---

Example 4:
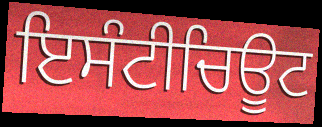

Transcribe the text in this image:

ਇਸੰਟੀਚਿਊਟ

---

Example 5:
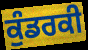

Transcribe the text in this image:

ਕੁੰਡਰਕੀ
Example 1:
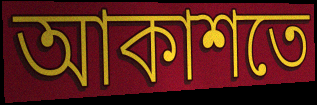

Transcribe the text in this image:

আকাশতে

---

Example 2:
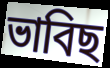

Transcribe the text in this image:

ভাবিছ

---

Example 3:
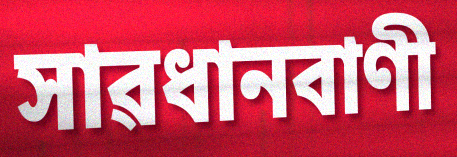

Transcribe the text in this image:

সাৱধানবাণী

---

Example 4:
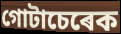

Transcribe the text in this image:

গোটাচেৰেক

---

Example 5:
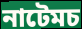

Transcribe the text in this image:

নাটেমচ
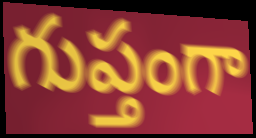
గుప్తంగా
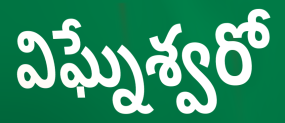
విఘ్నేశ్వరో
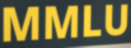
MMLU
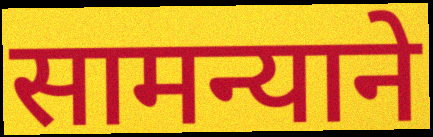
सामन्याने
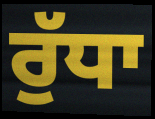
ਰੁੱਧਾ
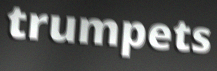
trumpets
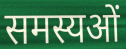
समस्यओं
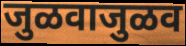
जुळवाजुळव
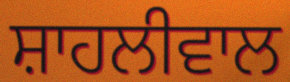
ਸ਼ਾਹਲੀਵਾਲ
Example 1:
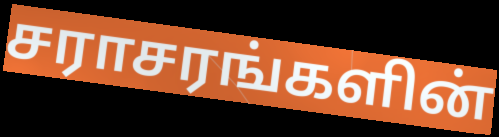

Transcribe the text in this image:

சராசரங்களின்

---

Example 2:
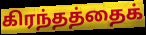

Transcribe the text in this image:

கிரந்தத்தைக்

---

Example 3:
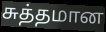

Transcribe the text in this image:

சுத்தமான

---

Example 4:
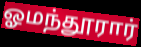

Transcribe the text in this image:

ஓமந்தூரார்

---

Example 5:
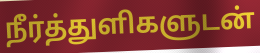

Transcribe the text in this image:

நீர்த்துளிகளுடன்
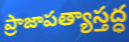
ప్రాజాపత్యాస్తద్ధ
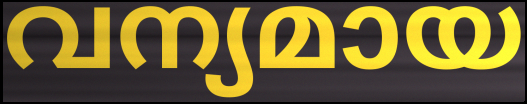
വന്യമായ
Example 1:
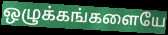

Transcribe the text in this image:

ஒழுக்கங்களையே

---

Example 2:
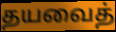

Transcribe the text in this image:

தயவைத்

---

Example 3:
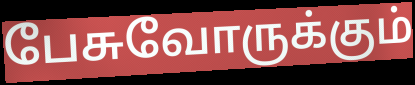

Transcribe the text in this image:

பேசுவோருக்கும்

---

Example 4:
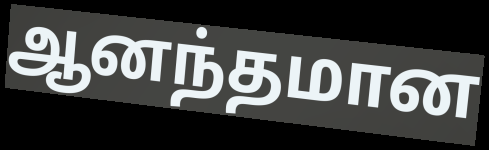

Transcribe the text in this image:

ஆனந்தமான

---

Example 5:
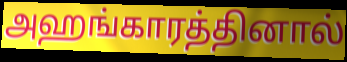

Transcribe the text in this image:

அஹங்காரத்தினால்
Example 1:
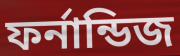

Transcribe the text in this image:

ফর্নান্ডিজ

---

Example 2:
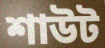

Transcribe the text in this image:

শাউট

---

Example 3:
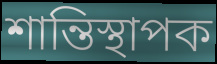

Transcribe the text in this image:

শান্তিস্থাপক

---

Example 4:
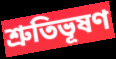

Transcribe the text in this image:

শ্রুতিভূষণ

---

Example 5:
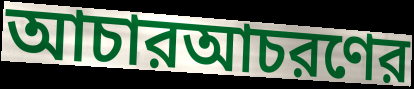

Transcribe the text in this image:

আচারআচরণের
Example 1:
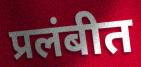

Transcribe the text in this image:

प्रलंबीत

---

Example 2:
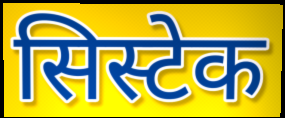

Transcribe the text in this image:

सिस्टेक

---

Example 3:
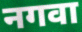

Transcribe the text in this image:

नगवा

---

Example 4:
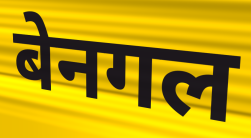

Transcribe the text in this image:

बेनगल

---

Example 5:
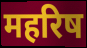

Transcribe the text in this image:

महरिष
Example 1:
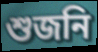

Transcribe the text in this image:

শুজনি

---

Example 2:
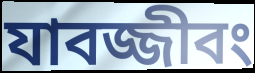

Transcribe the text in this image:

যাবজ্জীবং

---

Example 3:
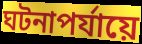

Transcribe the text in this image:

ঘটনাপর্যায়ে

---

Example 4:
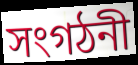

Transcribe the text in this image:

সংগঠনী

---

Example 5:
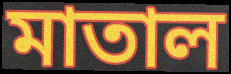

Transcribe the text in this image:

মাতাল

DIRECTIONS FOR THIS TASK: Would you copy all the material exactly, dropping the pictures?

ANSWER SECTION:
---

Example 4:

Transcribe the text in this image:

ਇਸੰਟੀਚਿਊਟ

---

Example 5:

Transcribe the text in this image:

ਕੁੰਡਰਕੀ
Example 1:

Transcribe the text in this image:

আকাশতে

---

Example 2:

Transcribe the text in this image:

ভাবিছ

---

Example 3:

Transcribe the text in this image:

সাৱধানবাণী

---

Example 4:

Transcribe the text in this image:

গোটাচেৰেক

---

Example 5:

Transcribe the text in this image:

নাটেমচ
గుప్తంగా
విఘ్నేశ్వరో
MMLU
सामन्याने
ਰੁੱਧਾ
trumpets
समस्यओं
जुळवाजुळव
ਸ਼ਾਹਲੀਵਾਲ
Example 1:

Transcribe the text in this image:

சராசரங்களின்

---

Example 2:

Transcribe the text in this image:

கிரந்தத்தைக்

---

Example 3:

Transcribe the text in this image:

சுத்தமான

---

Example 4:

Transcribe the text in this image:

ஓமந்தூரார்

---

Example 5:

Transcribe the text in this image:

நீர்த்துளிகளுடன்
ప్రాజాపత్యాస్తద్ధ
വന്യമായ
Example 1:

Transcribe the text in this image:

ஒழுக்கங்களையே

---

Example 2:

Transcribe the text in this image:

தயவைத்

---

Example 3:

Transcribe the text in this image:

பேசுவோருக்கும்

---

Example 4:

Transcribe the text in this image:

ஆனந்தமான

---

Example 5:

Transcribe the text in this image:

அஹங்காரத்தினால்
Example 1:

Transcribe the text in this image:

ফর্নান্ডিজ

---

Example 2:

Transcribe the text in this image:

শাউট

---

Example 3:

Transcribe the text in this image:

শান্তিস্থাপক

---

Example 4:

Transcribe the text in this image:

শ্রুতিভূষণ

---

Example 5:

Transcribe the text in this image:

আচারআচরণের
Example 1:

Transcribe the text in this image:

प्रलंबीत

---

Example 2:

Transcribe the text in this image:

सिस्टेक

---

Example 3:

Transcribe the text in this image:

नगवा

---

Example 4:

Transcribe the text in this image:

बेनगल

---

Example 5:

Transcribe the text in this image:

महरिष
Example 1:

Transcribe the text in this image:

শুজনি

---

Example 2:

Transcribe the text in this image:

যাবজ্জীবং

---

Example 3:

Transcribe the text in this image:

ঘটনাপর্যায়ে

---

Example 4:

Transcribe the text in this image:

সংগঠনী

---

Example 5:

Transcribe the text in this image:

মাতাল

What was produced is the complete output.